§ **PROMPT**
Could you show all lines in the entries below that contain the string "定义全局变量"?

*** PROVIDED MATERIAL

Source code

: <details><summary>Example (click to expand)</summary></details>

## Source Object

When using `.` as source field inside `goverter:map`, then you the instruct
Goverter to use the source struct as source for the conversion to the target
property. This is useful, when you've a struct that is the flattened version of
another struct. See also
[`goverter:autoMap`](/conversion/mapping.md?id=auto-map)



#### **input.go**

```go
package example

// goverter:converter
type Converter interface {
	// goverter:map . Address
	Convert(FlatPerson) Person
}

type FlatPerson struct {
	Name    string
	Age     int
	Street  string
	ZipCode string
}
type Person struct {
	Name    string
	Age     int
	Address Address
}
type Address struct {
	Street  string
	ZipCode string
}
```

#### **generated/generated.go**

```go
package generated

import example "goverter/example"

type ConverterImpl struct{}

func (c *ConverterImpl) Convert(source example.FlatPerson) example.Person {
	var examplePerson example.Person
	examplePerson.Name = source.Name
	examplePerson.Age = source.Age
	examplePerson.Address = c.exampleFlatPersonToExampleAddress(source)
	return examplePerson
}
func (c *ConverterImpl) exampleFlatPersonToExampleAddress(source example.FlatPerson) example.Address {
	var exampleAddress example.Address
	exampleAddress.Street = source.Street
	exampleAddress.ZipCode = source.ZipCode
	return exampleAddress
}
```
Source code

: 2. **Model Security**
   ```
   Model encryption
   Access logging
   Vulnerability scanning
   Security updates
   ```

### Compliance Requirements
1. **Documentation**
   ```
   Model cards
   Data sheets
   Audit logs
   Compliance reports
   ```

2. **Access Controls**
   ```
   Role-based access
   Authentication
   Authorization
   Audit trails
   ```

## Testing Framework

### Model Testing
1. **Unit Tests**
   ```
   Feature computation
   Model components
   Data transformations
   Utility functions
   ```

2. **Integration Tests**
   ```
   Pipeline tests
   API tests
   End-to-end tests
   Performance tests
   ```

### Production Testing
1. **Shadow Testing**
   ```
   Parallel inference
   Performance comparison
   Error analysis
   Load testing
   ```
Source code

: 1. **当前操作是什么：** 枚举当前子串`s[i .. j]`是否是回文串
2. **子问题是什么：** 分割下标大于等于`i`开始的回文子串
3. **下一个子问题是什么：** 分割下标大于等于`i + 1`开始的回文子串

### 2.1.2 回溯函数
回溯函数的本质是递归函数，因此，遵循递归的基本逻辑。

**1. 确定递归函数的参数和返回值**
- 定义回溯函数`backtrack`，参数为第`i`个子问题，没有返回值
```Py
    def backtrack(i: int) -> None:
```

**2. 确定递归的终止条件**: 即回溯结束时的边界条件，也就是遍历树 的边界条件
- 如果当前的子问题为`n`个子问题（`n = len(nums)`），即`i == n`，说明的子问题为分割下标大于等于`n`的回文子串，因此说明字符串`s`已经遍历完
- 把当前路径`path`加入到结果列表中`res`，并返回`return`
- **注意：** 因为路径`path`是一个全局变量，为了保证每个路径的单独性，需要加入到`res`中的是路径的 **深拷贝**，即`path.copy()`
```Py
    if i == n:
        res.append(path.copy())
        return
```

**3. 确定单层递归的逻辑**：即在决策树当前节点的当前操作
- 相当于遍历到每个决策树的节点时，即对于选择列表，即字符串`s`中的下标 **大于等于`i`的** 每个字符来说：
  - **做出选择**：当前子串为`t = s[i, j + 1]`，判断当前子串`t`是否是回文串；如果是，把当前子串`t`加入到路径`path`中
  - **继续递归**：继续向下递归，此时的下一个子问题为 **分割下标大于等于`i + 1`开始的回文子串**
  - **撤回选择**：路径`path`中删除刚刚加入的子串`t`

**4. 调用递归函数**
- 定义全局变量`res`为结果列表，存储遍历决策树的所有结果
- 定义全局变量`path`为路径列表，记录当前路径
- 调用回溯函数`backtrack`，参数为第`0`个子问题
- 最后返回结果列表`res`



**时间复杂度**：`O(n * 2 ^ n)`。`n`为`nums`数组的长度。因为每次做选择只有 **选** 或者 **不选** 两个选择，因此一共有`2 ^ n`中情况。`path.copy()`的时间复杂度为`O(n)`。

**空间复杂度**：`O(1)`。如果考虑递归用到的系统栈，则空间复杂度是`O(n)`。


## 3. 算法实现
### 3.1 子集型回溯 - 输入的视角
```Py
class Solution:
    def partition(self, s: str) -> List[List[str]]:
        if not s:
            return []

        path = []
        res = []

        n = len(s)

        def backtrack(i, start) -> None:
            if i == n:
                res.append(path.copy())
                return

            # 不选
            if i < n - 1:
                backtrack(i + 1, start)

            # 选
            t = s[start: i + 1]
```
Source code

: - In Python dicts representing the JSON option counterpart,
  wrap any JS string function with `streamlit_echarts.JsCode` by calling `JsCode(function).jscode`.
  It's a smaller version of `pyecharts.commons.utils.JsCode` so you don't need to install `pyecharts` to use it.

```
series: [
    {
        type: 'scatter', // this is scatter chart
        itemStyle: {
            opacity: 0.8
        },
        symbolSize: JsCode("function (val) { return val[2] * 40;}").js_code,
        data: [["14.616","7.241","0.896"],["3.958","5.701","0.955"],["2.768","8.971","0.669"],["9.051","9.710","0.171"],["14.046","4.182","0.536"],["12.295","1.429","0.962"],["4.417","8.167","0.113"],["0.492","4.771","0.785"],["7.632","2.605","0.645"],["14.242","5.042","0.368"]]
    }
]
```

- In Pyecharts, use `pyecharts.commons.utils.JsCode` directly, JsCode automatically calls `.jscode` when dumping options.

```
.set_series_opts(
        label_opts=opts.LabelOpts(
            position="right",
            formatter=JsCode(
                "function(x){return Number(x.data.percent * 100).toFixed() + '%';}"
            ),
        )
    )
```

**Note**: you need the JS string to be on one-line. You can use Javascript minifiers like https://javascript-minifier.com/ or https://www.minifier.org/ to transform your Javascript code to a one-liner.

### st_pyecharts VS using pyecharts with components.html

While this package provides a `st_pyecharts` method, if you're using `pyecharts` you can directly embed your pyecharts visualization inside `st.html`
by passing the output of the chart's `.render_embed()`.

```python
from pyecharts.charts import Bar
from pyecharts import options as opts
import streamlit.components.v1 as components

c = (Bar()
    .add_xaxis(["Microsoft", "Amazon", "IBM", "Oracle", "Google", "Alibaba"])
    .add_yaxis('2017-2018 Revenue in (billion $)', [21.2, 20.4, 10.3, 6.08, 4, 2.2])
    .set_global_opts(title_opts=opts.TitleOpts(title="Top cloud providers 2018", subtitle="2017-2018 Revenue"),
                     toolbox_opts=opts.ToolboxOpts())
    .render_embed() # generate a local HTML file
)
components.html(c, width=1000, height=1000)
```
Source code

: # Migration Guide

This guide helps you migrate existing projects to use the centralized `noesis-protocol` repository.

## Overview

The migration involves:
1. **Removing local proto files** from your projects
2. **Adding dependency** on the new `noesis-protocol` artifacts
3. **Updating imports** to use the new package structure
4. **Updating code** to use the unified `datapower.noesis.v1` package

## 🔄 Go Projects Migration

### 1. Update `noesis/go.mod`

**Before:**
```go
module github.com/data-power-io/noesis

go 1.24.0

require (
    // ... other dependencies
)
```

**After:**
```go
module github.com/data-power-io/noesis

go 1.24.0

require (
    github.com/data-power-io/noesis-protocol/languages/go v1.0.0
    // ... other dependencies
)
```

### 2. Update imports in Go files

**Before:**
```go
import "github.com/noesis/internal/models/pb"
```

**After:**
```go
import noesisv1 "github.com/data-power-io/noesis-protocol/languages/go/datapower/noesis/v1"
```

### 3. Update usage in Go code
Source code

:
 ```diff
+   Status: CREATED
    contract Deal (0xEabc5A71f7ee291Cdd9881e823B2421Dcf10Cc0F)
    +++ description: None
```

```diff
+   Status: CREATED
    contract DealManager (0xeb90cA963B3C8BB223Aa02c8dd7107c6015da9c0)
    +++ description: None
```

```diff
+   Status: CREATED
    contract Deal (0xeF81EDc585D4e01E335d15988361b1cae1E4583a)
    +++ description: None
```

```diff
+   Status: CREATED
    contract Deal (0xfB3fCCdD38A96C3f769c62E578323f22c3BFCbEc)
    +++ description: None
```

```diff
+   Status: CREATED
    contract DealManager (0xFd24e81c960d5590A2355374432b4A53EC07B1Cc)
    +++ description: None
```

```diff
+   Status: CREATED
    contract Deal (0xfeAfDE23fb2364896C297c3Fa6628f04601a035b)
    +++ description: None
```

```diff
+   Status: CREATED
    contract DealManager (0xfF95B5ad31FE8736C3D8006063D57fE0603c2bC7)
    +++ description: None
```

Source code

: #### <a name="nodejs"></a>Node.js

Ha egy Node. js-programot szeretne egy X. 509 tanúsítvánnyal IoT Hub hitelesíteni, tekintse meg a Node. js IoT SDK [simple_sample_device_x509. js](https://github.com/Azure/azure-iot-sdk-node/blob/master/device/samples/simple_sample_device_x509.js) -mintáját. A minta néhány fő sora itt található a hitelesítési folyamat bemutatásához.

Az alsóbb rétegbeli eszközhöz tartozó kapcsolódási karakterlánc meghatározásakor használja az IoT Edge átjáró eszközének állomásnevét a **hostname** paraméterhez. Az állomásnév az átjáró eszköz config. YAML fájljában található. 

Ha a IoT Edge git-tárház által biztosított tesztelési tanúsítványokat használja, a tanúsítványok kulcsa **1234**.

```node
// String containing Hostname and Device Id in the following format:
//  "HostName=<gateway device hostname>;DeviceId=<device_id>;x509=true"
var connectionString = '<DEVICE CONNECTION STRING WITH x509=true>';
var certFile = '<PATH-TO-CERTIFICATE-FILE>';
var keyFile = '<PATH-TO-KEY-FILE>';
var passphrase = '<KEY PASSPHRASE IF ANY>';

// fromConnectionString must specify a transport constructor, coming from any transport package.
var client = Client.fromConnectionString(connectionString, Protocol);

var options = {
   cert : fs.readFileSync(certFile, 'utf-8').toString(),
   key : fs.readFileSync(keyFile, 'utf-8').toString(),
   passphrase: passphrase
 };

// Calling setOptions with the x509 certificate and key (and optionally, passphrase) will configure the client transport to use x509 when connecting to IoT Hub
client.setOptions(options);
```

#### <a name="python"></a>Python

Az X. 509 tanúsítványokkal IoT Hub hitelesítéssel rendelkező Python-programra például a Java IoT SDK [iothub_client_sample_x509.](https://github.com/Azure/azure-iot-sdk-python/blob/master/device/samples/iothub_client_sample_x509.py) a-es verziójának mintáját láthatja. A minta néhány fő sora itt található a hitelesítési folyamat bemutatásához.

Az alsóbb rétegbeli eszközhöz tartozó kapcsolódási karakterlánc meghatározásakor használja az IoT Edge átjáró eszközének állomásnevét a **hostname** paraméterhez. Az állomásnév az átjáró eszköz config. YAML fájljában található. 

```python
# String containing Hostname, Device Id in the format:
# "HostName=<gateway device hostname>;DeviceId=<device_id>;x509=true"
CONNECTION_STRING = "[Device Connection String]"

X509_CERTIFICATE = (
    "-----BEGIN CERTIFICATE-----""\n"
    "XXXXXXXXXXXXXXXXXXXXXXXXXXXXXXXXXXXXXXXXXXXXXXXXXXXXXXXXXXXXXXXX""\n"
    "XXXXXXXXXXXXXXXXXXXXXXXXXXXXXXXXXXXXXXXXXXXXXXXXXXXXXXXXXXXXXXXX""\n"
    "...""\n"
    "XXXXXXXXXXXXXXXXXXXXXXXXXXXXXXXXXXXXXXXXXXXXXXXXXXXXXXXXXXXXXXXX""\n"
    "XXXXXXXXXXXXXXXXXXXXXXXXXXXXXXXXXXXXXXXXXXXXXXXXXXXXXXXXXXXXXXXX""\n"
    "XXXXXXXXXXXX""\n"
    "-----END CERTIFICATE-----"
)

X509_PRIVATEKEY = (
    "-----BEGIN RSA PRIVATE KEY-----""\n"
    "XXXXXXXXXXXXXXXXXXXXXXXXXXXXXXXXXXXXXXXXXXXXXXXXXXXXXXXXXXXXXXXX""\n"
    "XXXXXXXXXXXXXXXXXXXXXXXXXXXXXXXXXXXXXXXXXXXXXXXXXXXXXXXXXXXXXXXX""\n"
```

******

§ **WRITTEN REPLY**
- 定义全局变量`res`为结果列表，存储遍历决策树的所有结果
- 定义全局变量`path`为路径列表，记录当前路径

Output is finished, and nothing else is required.